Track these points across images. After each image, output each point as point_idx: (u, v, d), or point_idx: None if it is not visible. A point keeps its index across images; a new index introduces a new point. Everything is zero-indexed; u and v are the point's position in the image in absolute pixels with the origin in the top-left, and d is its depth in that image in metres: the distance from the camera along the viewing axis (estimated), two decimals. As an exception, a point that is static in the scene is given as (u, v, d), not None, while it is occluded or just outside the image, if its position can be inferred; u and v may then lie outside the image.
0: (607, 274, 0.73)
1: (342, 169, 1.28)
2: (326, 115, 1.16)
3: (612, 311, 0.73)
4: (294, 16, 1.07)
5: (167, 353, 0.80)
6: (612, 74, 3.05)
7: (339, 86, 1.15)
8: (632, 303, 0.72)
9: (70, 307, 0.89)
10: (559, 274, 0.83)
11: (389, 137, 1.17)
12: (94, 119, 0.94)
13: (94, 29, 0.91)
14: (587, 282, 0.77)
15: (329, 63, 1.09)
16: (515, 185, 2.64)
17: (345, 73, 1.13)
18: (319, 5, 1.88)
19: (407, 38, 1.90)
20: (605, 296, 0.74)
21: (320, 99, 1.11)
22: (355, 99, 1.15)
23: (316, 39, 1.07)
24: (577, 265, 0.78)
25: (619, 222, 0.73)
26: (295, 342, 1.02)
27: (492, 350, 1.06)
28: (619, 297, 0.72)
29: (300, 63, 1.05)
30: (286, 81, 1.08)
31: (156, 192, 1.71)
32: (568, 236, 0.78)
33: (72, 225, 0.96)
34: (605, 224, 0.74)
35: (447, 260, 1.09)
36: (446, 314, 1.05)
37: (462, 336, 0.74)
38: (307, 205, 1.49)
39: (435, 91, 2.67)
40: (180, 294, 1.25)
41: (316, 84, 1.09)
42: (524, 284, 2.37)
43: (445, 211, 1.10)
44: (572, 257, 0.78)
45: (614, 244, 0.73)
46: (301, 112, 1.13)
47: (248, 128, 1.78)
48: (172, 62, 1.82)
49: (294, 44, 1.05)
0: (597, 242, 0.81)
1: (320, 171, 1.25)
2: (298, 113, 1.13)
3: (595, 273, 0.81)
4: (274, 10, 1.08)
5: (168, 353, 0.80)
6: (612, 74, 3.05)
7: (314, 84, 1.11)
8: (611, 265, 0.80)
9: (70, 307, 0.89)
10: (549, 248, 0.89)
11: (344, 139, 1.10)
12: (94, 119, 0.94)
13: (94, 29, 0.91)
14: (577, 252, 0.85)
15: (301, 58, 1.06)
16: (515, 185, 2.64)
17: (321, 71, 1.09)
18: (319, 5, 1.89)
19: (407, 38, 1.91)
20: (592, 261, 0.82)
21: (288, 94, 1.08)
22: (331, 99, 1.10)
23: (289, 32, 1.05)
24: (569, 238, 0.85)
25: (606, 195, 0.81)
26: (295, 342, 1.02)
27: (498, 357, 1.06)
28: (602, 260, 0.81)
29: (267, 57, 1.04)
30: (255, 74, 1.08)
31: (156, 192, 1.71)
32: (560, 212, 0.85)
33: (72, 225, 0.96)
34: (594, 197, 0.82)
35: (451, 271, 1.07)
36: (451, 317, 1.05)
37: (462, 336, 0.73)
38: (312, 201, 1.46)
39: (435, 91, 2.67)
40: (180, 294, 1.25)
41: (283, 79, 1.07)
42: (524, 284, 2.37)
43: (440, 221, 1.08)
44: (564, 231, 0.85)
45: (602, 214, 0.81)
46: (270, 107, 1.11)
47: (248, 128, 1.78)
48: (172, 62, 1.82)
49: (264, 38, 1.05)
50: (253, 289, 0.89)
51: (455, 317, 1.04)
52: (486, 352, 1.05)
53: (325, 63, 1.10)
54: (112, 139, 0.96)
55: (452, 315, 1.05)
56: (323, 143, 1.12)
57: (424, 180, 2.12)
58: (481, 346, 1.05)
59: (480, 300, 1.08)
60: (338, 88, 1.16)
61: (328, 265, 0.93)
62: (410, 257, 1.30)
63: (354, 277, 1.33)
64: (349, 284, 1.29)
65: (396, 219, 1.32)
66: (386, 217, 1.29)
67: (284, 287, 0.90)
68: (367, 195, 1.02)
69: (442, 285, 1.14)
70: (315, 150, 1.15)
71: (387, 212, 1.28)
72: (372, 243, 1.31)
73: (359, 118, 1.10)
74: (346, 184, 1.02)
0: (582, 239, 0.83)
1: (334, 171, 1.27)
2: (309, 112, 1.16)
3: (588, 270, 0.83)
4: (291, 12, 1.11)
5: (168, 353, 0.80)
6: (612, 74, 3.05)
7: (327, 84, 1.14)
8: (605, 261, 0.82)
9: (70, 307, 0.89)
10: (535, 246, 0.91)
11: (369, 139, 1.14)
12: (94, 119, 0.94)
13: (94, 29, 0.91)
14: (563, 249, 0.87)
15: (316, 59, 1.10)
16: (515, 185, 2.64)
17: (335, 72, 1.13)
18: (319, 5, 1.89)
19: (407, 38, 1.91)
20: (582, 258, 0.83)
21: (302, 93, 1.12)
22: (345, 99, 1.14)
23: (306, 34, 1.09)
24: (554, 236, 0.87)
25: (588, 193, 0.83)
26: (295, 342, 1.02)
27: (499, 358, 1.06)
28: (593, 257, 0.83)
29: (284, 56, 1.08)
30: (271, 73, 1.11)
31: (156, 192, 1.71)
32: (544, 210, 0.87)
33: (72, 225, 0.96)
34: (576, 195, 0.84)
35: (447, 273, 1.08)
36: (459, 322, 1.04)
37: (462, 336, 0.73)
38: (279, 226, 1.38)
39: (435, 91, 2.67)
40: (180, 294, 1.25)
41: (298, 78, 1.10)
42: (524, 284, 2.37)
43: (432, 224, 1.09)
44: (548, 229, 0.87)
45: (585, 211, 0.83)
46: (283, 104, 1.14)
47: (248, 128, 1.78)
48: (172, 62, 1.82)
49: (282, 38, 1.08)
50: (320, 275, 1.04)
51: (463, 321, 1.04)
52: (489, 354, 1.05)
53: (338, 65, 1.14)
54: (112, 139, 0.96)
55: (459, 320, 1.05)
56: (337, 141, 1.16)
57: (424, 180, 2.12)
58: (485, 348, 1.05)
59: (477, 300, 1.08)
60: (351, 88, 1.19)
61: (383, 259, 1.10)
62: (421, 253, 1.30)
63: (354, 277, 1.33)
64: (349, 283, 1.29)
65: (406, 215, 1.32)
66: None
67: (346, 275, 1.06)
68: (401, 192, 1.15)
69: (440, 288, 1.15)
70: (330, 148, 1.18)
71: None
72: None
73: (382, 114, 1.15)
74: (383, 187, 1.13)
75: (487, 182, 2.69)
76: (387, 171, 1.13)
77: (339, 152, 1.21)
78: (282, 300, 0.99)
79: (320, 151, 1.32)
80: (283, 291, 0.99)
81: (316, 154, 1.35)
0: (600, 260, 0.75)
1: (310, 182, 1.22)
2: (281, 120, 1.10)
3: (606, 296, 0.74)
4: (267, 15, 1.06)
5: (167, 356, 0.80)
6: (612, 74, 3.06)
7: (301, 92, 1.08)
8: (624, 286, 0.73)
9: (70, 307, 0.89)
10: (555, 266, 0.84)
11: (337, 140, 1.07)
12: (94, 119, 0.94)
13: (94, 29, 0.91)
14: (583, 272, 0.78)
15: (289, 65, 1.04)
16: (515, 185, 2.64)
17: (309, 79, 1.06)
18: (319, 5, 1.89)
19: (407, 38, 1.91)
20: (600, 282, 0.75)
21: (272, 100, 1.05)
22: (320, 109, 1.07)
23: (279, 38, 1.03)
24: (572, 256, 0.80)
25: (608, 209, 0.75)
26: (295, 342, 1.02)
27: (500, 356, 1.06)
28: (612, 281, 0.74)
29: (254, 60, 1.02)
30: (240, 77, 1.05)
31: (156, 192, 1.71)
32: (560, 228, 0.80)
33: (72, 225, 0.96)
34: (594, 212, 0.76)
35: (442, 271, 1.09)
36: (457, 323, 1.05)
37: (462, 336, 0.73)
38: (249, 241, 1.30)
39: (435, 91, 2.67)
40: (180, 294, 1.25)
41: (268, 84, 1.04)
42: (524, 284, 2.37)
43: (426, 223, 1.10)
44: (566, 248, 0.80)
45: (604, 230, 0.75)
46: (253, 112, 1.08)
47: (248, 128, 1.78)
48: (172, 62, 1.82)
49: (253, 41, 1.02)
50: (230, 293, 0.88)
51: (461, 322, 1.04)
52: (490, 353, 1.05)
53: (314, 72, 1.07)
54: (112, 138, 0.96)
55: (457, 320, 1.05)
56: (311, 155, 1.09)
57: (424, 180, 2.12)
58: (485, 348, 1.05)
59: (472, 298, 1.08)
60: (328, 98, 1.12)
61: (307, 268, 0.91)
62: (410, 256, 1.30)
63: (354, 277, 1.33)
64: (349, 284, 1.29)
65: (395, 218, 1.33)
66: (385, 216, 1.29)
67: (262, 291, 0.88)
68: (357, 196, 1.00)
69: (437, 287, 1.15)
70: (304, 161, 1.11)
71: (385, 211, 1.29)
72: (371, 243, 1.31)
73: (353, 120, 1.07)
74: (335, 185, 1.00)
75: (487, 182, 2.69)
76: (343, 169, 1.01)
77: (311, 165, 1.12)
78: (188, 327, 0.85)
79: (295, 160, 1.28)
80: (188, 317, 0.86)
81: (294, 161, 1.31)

◇ ◇ ◇ ◇ ◇

Begin at the first line of the records above and quote every line verbatim through the one that contains "44: (572, 257, 0.78)".

Track these points across images. After each image, output each point as point_idx: (u, v, d), or point_idx: None if it is not visible. A point keeps its index across images; a new index introduces a new point. Everything is zero-indexed; u and v are the point's position in the image in absolute pixels with the origin in the top-left, and d is its depth in that image in metres: the distance from the camera along the viewing axis (estimated), two decimals. As an exception, a point that is static in the scene is given as (u, v, d), not None, while it is occluded or just outside the image, if its position can be inferred; u and v may then lie outside the image.
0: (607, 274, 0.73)
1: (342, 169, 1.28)
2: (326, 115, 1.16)
3: (612, 311, 0.73)
4: (294, 16, 1.07)
5: (167, 353, 0.80)
6: (612, 74, 3.05)
7: (339, 86, 1.15)
8: (632, 303, 0.72)
9: (70, 307, 0.89)
10: (559, 274, 0.83)
11: (389, 137, 1.17)
12: (94, 119, 0.94)
13: (94, 29, 0.91)
14: (587, 282, 0.77)
15: (329, 63, 1.09)
16: (515, 185, 2.64)
17: (345, 73, 1.13)
18: (319, 5, 1.88)
19: (407, 38, 1.90)
20: (605, 296, 0.74)
21: (320, 99, 1.11)
22: (355, 99, 1.15)
23: (316, 39, 1.07)
24: (577, 265, 0.78)
25: (619, 222, 0.73)
26: (295, 342, 1.02)
27: (492, 350, 1.06)
28: (619, 297, 0.72)
29: (300, 63, 1.05)
30: (286, 81, 1.08)
31: (156, 192, 1.71)
32: (568, 236, 0.78)
33: (72, 225, 0.96)
34: (605, 224, 0.74)
35: (447, 260, 1.09)
36: (446, 314, 1.05)
37: (462, 336, 0.74)
38: (307, 205, 1.49)
39: (435, 91, 2.67)
40: (180, 294, 1.25)
41: (316, 84, 1.09)
42: (524, 284, 2.37)
43: (445, 211, 1.10)
44: (572, 257, 0.78)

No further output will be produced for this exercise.